I was thinking about this a little over the weekend, and I realized why SUPER needs to check the current package's @ISA, instead of the package into which the object is blessed. It's to handle the case where the super-method also uses SUPER. If it just used the @ISA of the package the object was blessed into, SUPER in a super-method would start over at the bottom (top?) of the inheritance tree. So it has to use the current package, which is also the current position in the inheritance tree, except for the one case that you happened to run into.
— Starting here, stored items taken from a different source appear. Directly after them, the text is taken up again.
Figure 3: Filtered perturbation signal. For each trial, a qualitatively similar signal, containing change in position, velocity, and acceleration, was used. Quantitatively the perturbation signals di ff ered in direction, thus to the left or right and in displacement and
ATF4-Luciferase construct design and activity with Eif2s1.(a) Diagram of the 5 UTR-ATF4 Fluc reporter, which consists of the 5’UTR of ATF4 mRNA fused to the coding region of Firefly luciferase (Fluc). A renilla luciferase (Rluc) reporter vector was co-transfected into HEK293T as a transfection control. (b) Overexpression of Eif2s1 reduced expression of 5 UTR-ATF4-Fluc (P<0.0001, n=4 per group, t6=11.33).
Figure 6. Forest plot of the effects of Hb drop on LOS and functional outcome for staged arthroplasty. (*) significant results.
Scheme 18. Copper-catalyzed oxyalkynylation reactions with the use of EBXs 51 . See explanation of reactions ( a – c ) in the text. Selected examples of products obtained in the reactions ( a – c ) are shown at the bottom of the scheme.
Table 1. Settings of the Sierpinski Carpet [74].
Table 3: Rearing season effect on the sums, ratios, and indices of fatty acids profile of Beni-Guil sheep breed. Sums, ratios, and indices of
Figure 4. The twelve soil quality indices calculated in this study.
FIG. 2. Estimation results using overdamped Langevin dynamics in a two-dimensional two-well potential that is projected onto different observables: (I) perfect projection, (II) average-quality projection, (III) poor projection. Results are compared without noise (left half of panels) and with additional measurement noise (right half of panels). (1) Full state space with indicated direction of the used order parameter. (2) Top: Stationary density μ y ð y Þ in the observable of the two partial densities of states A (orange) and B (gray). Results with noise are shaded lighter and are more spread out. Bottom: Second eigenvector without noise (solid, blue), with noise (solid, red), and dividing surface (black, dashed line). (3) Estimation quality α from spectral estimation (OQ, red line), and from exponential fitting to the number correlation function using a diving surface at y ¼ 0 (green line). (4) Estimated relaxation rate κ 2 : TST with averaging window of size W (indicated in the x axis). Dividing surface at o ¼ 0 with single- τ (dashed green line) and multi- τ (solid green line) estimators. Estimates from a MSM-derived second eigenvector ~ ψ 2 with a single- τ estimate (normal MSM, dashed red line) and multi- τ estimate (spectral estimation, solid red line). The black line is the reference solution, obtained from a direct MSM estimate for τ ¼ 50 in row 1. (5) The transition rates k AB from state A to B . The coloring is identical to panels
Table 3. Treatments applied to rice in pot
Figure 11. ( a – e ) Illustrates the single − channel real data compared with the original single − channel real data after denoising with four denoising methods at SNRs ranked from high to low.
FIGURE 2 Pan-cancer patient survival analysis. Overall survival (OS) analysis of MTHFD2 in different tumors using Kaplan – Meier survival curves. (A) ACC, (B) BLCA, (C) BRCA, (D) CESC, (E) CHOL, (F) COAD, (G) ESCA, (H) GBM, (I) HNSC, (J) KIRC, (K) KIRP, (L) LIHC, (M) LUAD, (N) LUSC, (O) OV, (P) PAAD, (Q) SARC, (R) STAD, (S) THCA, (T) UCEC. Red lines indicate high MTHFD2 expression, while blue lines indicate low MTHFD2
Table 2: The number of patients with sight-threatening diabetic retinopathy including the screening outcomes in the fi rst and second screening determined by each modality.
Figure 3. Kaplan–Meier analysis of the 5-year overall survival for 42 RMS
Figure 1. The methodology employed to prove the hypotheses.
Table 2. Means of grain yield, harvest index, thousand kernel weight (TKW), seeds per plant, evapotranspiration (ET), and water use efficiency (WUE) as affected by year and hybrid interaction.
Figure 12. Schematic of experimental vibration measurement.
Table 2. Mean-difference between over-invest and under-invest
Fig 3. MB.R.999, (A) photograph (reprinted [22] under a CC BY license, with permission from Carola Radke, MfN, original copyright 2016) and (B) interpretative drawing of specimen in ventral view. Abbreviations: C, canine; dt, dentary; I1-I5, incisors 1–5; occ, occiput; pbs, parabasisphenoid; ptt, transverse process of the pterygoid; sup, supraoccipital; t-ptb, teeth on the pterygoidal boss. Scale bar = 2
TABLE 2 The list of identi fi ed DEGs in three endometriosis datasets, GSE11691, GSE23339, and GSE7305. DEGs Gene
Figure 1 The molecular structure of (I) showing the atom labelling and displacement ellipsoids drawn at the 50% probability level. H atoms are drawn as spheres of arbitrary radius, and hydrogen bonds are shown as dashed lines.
Anyway, that's the "why" of it.
I also realised that it's probably a bit more efficient to do the eval once, when creating the anonymous sub, instead of every time it's called (although it may be a case of premature optimization... I'm not entirely certain). Like so:
$methods{$_} = eval qq(
package $caller;
sub {
my \$self = shift;
#
#print "installing $method_name() in $caller...\n";
#
# Without \$caller and eval, the following line causes this error:
#
# Can't locate auto/CustomMethodMaker/SUPER/[METHOD].al in \@INC
#
my \@parent_slots;
if ( \$self->can( SUPER::$method_name ) ) {
\@parent_slots = \$self->SUPER::$method_name( \@_ );
}
return ( \@parent_slots, \@slots );
}
);
die $@ if $@;
Just thought I'd share those, for completeness.